Osserva al riguardo il noto papirologo e storico Carsten Peter Thiede:

“Contro la scelta speculativa del rifiuto dell’origine apostolica dei Vangeli c’è anche il riferimento inserito all’interno del Nuovo Testamento: gli Atti degli Apostoli, il secondo libro di Luca, terminano prima dell’assassinio di Giacomo, narrato da Giuseppe Flavio e avvenuto nel 62 d.C. Non si fa accenno neanche all’esecuzione capitale di Pietro e Paolo (64/65 d.C. o 67 d.C.); al contrario: il libro termina con la descrizione di Paolo che insegna a Roma, circa 59/60 d.C. (At 28, 30-31). Lo storico, studioso dell’Antico Testamento, cosciente degli strumenti del suo lavoro vi può solo dedurre che gli Atti degli Apostoli sono stati terminati prima della morte di Giacomo, di Paolo e di Pietro. Pertanto, stando così le cose, il Vangelo di Luca deve essere stato scritto ancora prima, e di conseguenza i Vangeli che egli presuppone – Marco e Matteo – ancora prima. I tentativi talvolta stravaganti di alcuni studiosi del Nuovo Testamento di sottrarsi a questa ammissione con varie ipotesi e congetture non possono modificare nulla di tutto ciò”[6].

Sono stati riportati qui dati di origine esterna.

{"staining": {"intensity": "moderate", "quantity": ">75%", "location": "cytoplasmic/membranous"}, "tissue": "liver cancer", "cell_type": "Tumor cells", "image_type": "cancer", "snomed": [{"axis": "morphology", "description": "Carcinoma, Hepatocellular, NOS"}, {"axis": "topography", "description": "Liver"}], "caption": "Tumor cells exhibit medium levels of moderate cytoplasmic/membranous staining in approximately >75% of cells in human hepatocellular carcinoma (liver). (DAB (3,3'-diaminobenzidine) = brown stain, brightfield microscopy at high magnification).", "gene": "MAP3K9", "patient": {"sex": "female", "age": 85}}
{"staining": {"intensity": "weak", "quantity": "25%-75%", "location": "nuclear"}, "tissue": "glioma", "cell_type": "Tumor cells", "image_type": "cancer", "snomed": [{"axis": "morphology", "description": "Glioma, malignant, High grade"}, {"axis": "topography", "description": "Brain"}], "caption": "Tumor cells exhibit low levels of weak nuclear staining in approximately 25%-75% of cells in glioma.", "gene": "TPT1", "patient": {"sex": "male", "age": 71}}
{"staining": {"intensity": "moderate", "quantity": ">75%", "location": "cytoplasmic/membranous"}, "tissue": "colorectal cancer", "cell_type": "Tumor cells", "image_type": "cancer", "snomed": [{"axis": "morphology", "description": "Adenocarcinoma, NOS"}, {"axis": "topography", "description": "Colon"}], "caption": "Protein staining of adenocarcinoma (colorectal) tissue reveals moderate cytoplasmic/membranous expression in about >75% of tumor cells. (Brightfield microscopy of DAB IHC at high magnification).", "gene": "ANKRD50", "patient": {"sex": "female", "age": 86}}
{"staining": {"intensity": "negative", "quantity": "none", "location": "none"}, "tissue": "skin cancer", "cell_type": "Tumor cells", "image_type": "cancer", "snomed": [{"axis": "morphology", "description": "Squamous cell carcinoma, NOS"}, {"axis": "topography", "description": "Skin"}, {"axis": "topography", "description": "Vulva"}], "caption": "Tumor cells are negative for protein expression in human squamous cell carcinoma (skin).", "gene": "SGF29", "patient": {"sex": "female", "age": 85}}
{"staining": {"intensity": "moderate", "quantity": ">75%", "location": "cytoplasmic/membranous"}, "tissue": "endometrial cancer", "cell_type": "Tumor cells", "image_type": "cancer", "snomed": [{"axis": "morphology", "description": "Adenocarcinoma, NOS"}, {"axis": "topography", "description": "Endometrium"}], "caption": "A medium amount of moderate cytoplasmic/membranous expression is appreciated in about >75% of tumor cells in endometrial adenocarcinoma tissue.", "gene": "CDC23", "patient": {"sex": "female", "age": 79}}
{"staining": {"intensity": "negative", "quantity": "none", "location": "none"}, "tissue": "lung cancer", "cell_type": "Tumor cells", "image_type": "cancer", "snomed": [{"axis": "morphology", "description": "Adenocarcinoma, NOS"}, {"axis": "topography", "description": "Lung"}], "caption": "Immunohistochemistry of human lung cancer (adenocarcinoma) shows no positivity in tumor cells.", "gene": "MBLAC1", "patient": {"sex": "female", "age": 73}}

Paolo VI affermò a suo tempo di avere la sensazione che “da qualche fessura sia entrato il fumo di Satana nel tempio di Dio”. Lo disse giusto 50 anni fa, nel 1972. Già all’epoca infuriava l’esegesi modernista. Ma il papa non fece nulla per fermarla, anzi la favorì, come l’illustre esegeta Mons. Francesco Spadafora ha documentato nel suo libro La «nuova esegesi»[7].

I sostenitori di tale “esegesi”, per giustificare la propria opera demolitrice, parlano di “metodo storico-critico” ma l’espressione è impropria. Si dovrebbe piuttosto parlare di pregiudizio ideologico e di (cattiva) teologia.

Il (vero) metodo storico-critico è invece quello di cui si sono avvalsi illustri studiosi come i predetti Spadafora e Thiede, e come le antichiste Marta Sordi e Ilaria Ramelli. In questi decenni, nuovi scenari si sono aperti (anche grazie a scoperte come quelle dei papiri cristiani di Qumran). Fortunatamente, per chi voglia cercare la verità con animo disinteressato, non ci sono solo le macerie della “nuova esegesi”.

Edizioni Amicizia Cristiana - Francesco Spadafora: Bio-Bibliografia

Francesco Spadafora

 

[1] Antonio Socci, La guerra contro Gesù, Rizzoli, 2011, p. 292.

[2] Ivi, pp. 288-289.

[3] Ivi, pp. 114-115.

[4] Ivi, pp. 338-339.

[5] La Sacra Bibbia, Marietti 1966, p. 212.

[6] Postfazione di Carsten Peter Thiede a: Hans-Joachim Schulz, L’origine apostolica dei Vangeli, Gribaudi, Milano 1996, p. 435.

[7] Mons. Francesco Spadafora, La «nuova esegesi» – Il trionfo del modernismo sull’esegesi cattolica, 1996.